En découle dès lors un degré de similitude élevé entre les signes « CLINIQUE » et « Clinique Digitale », le terme « digitale » ne venant que qualifier le terme « clinique » au sein du signe contesté.
Comparaison des produits et services
La Cour d’appel de renvoi relève qu’il existe un lien indirect entre les produits et les services en cause. Les services de beauté désignés sous les signes « CLINIQUE DIGITALE » présentent néanmoins un lien de complémentarité avec les produits cosmétiques, puisqu’ils permettent de guider l’utilisateur dans les choix qu’il lui appartiendra de faire lors de ses achats.
Elle ajoute que ce lien est d’autant plus renforcé que WBT avait annoncé investir dans la Recherche & Développement de cosmétique, visant à créer une nouvelle offre.
Par conséquent, la Cour d’appel de renvoi considère que le public fera nécessairement un lien entre les marques « CLINIQUE » et CLINIQUE DIGITALE », ce qui le conduira à attribuer aux produits et services proposés une origine commune, ou comme provenant d’entreprises économiquement liées.
La société CLINIQUE a donc été autorisée à demander en référé des mesures d’interdiction à l’égard de WBT afin de faire cesser cette atteinte.
Quelle(s) conséquence(s) pour vos marques ?

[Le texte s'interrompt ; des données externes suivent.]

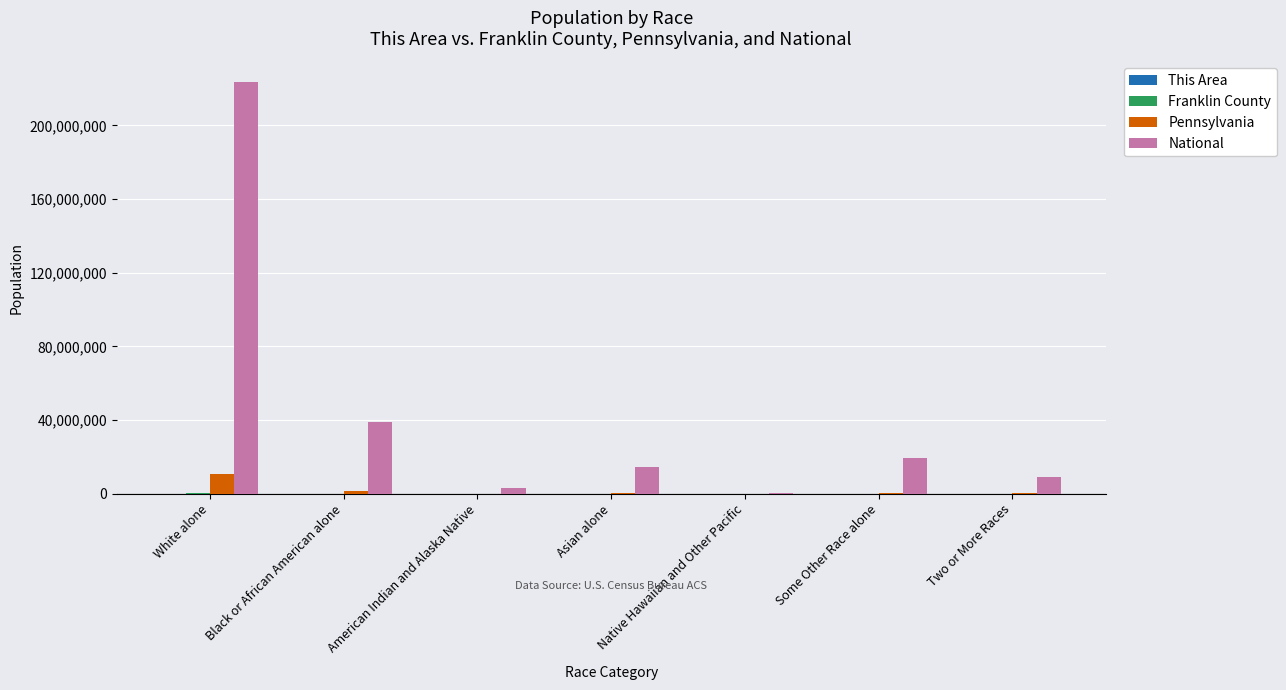

Are the bars grouped side by side (vs. stacked)?

Yes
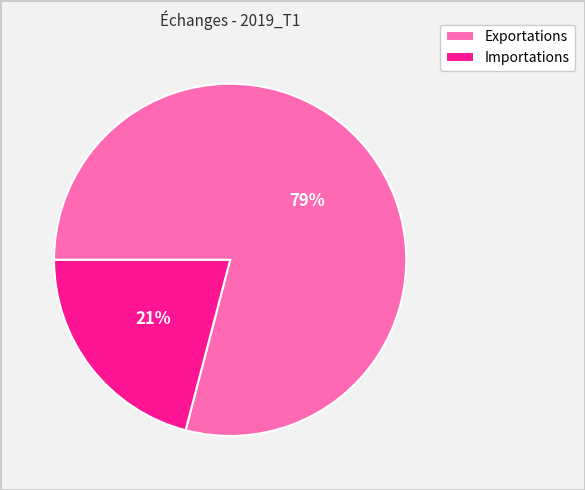

To the nearest percent, what is the average slice percentage?

50%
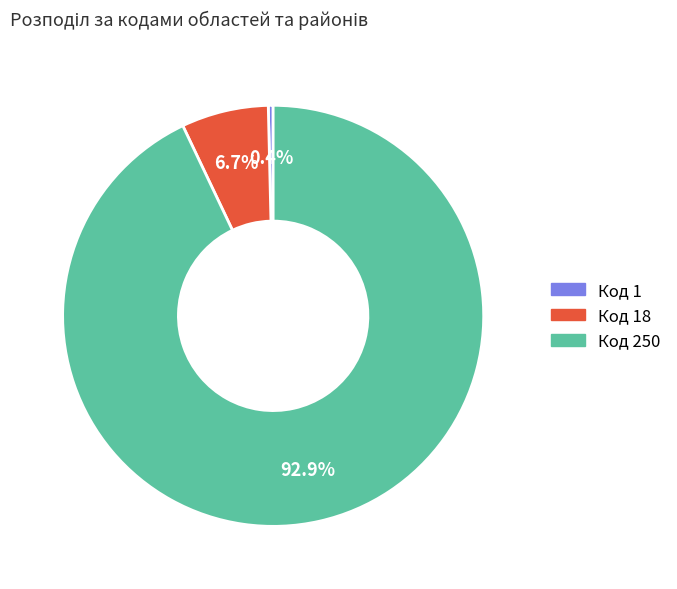

Which slice is the smallest?

Код 1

- Une première décision défavorable ne clôture pas un litige puisque force est de constater que la société CLINIQUE a finalement pu obtenir gain de cause après un long combat juridique face à la société WBT ;
- Cet arrêt permet de donner des pistes et des critères relatifs aux documents déposés qui seront pris en considération dans l’appréciation de la renommée d’une marque ;
- La Cour ayant retenu les futurs investissements en R&D de la société WBT pour caractériser le lien entre les marques, il est important de rester vigilant à toutes les activités faites en parallèle d’un dépôt de marque et à la communication qui en est faite, puisque tout peut être retenu pour ou contre nous.